O cardeal Richelieu, primeiro-ministro de Luís XIII de França, cria em 1626 o primeiro organismo similar aos nossos ministérios dos Negócios Estrangeiros, em pleno período da guerra religiosa dita dos “30 anos”, numa altura em que a política externa francesa se dirigia a evitar a hegemonia dos Habsburgos na Europa. Contrariando a tendência natural de afirmar a aliança entre as cortes católicas, Richelieu opõe-se à católica Viena, invocando justamente a raison d'État : os interesses nacionais da França prevaleceriam sobre a solidariedade religiosa.

Pouco depois, quando os Tratados de West- fália põem termo à guerra, estabelecem-se algumas das bases do moderno sistema europeu de Estados-nações, dotados de soberania sobre determinada população, ocupando determinado território.

Estavam assim criadas as condições para a formação de uma rede diplomática feita de representantes permanentes dos Estados, acreditados junto de outros, prolongando os antecedentes originários das repúblicas italianas da Renascença.

O sistema de embaixadas remonta assim ao ancien régime , desenvolvendo-se desde o tempo do absolutismo real do séc. XVII até ao “concerto europeu” que foi dominante no séc. XIX e se estendeu por grande parte do séc. XX. Aliás, o Congresso de Viena de 1815, convocado pelo príncipe austríaco Metternich para organizar a vida internacional europeia após a aventura napoleónica, consolidou as regras funcionais dessa diplomacia clássica, assente precisamente na igualdade soberana dos Estados.
# # #
> [Explorar o excerto]:
(a) Responda a estas perguntas com base no excerto:
(i) Em que ano Richelieu cria o primeiro organismo semelhante aos ministérios dos Negócios Estrangeiros?
(ii) Quem convocou o Congresso de Viena de 1815?
(iii) De que antecedentes originários a rede diplomática permanente é um prolongamento?
(b) Diga se cada afirmação concorda com o excerto, respondendo sim ou não e citando as palavras do excerto que o decidem:
(i) Richelieu defendeu a aliança com a católica Viena.
(ii) As regras da diplomacia clássica consolidadas em 1815 assentavam na igualdade soberana dos Estados.
(iii) O sistema de embaixadas surgiu apenas no séc. XIX.
(c) Transcreva do excerto o trecho que vai de "Estavam assim criadas" até "italianas da Renascença.".
# # #
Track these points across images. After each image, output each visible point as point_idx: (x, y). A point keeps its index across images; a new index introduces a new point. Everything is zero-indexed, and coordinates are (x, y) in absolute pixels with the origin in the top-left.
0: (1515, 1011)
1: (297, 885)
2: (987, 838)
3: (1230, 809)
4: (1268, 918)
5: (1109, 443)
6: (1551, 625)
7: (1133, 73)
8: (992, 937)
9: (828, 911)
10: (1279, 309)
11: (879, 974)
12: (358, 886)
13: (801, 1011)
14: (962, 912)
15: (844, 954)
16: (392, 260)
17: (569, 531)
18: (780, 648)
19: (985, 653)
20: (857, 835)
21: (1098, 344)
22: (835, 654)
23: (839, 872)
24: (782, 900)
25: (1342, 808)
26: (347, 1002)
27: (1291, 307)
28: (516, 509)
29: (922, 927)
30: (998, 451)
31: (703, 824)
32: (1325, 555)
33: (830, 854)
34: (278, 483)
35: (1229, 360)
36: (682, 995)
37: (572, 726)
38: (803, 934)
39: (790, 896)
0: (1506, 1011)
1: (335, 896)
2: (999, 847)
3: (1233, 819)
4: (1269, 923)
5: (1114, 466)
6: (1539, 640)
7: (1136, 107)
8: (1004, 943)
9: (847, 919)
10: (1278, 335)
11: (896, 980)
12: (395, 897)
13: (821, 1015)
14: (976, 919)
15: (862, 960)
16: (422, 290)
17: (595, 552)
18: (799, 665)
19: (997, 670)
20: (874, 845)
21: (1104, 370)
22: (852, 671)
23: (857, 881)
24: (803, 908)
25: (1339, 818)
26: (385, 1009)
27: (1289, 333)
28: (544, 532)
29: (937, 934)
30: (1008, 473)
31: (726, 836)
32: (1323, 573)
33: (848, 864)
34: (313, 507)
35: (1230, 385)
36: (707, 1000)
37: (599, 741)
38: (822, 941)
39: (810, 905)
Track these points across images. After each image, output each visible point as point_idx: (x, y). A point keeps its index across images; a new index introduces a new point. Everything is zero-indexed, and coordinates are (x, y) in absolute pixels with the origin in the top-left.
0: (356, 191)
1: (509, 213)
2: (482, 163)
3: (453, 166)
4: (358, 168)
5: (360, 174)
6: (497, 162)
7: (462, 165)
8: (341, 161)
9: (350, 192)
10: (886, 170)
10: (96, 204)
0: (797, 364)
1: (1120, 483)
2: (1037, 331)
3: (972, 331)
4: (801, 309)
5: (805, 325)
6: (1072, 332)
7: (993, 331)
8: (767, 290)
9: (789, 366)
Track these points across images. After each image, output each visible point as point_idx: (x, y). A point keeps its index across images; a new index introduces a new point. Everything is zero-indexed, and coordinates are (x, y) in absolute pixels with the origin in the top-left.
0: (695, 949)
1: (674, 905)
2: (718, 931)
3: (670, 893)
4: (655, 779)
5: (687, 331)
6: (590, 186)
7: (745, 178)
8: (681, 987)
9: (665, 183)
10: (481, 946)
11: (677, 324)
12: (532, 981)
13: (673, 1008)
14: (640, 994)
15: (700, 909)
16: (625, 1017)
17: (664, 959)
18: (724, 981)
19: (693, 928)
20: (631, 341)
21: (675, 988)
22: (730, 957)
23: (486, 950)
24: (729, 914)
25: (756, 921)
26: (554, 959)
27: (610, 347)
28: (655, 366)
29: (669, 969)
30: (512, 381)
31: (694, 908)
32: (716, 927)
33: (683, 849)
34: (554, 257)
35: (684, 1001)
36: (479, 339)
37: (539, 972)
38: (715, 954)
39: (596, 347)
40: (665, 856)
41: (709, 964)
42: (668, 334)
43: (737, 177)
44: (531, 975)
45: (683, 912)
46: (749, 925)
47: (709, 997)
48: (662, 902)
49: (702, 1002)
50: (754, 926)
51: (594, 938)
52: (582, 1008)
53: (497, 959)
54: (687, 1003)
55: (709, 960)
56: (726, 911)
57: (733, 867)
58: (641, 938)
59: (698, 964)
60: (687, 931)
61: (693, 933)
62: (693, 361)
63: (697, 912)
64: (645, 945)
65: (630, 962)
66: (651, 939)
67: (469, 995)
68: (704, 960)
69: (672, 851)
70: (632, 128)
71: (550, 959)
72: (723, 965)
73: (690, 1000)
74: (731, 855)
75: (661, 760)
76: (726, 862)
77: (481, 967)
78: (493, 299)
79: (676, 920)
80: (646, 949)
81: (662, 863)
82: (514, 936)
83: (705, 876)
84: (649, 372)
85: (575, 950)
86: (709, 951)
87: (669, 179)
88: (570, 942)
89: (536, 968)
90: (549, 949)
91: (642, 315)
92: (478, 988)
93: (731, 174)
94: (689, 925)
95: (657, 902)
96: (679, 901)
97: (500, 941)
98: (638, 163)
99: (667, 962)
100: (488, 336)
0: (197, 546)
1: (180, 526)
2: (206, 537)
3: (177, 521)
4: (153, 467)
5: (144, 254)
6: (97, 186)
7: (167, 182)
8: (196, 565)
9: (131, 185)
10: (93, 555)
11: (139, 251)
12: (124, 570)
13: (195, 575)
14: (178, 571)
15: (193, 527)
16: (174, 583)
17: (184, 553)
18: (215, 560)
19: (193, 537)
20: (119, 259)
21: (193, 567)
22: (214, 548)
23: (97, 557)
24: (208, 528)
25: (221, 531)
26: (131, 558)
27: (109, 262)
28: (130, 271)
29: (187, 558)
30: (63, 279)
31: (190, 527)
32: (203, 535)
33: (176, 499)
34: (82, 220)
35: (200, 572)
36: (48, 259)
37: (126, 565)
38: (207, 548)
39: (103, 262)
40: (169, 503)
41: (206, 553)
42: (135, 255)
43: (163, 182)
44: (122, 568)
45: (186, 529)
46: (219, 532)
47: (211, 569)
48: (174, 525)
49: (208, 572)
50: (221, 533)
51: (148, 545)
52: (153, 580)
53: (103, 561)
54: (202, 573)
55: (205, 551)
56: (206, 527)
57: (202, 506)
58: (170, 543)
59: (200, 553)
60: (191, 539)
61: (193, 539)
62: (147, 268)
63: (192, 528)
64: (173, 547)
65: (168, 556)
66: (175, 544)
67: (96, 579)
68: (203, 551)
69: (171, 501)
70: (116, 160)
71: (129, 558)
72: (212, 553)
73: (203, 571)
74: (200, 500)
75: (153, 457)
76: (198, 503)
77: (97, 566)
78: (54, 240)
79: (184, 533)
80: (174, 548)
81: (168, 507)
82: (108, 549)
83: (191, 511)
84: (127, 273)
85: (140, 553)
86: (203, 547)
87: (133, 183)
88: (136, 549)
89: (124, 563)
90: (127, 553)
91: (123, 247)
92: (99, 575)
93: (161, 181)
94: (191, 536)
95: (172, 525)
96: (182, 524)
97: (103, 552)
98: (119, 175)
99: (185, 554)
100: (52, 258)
# # #
> [Respostas por número]:
(a)
(i) Em 1626.
(ii) O príncipe austríaco Metternich.
(iii) Das repúblicas italianas da Renascença.

(b)
(i) Não: "Richelieu opõe-se à católica Viena".
(ii) Sim: "assente precisamente na igualdade soberana dos Estados".
(iii) Não: "O sistema de embaixadas remonta assim ao ancien régime".

(c)
Estavam assim criadas as condições para a formação de uma rede diplomática feita de representantes permanentes dos Estados, acreditados junto de outros, prolongando os antecedentes originários das repúblicas italianas da Renascença.